Bio: Daniel M. Ratner trained in carbohydrate chemistry and microarray fabrication at the Massachusetts Institute of Technology with Professor Peter Seeberger, where he received his PhD in Synthetic Organic Chemistry. He subsequently joined the Section of Infectious Diseases at Boston Medical Center / Boston University as an NRSA Postdoctoral Fellow with the Training Program in Host-Pathogen Interactions. In September 2007 he became a member of the faculty of the University of Washington in the Department of Bioengineering. The Ratner laboratory is developing new chemical and biophysical tools to probe carbohydrate-mediated interaction using SPR and silicon photonic biosensors and develop smart neoglycopolymer systems for drug delivery.
Wendy Thomas, UW Thomas Lab
Title: Engineering Adhesive Proteins in E. coli Towards Improved Vaccine Design
Abstract: Adhesive proteins on the surface of eukaryotic cells, bacteria and viruses are critical receptors in cell adhesion or signaling and are primary targets for the development of vaccine and therapeutic antibodies. However, the ligand-binding pocket of many adhesive proteins can shift between an active and an inactive conformation. We engineered one of the vaccine target proteins, Escherichia coli fimbrial adhesin FimH, in order to raise monoclonal antibodies that stabilize the inactive form. We show that these are more effective in inhibiting bacterial adhesion and infection relative to other types of monoclonal antibodies against FimH, some of which actually active adhesion. This work provides new insights into vaccine design.
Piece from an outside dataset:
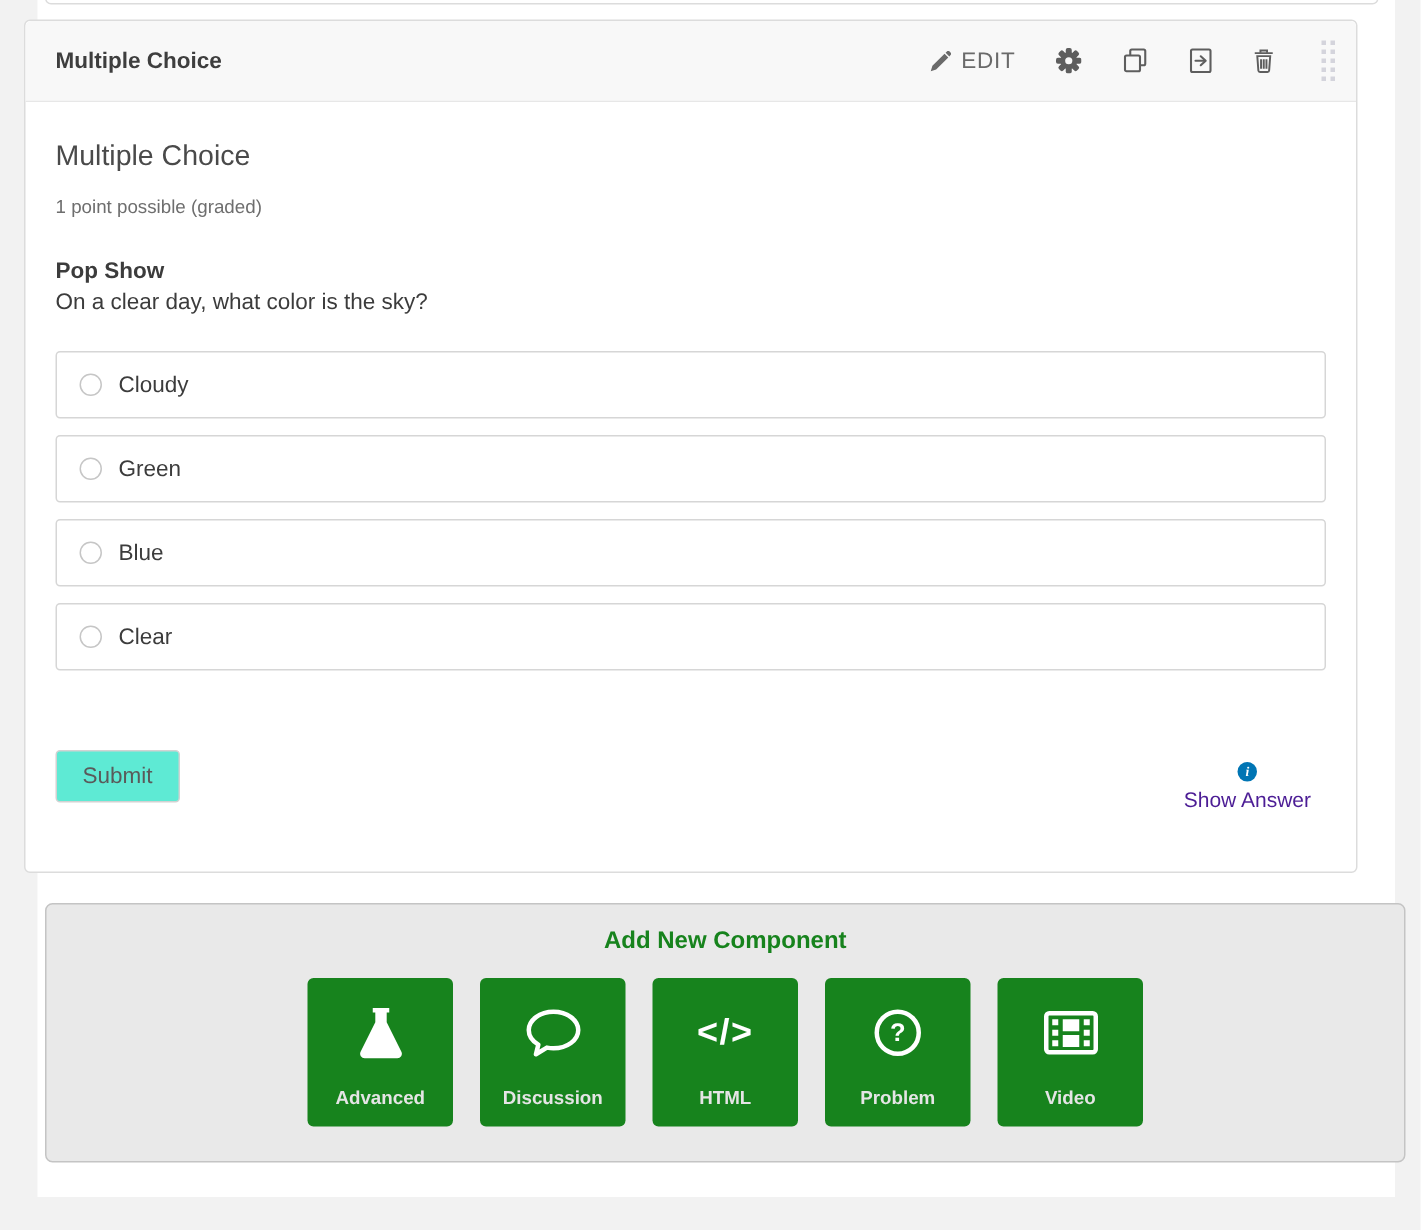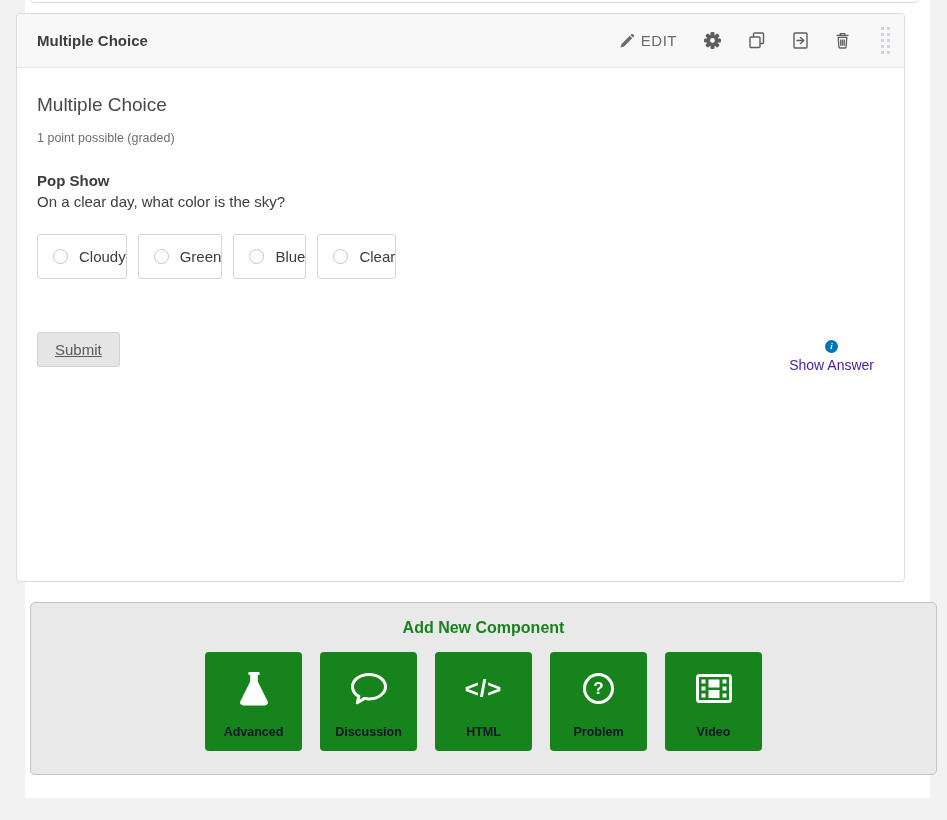"Cloudy" .options { flex-direction: row -> column }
Bio: Wendy Thomas earned a BA degree in Molecular Biology at Princeton University in 1987, and then worked as a research technician for 10 years at Howard Hughes Medical Institute studying lipid biochemistry. She then earned a master’s degree in Applied Math and a Ph. D. in Bioengineering at the University of Washington in 2003. In 2004, she accepted a tenure track faculty position in Bioengineering at the University of Washington, where she is now an Associate Professor. Wendy has applied her interests in molecular biology, math, and bioengineering to combine experimental and computational approaches to study biological adhesion and to design new biotechnologies based on her discoveries.
Alex Zanghellini, Arzeda
Title:
Abstract:
Bio: Alexandre Zanghellini co-founded Arzeda and currently serves as its Chief Executive Officer. He leads Arzeda’s product and technology development and corporate strategy. Alex is one of the key inventors of Arzeda’s synthetic biology platform for novel enzyme and metabolic pathway design and is a keen believer in the power of biotechnology to solve some of our biggest societal challenges. Before founding Arzeda, Alex held positions in research and development both in academia and industry. He holds a Ph.D. in biochemistry from the University of Washington in Seattle, a M.Sc. Eng. in Computer Engineering from ENSTA/ParisTech and a MS in Computer Science from the University of Paris Pierre et Marie Curie/Paris VI.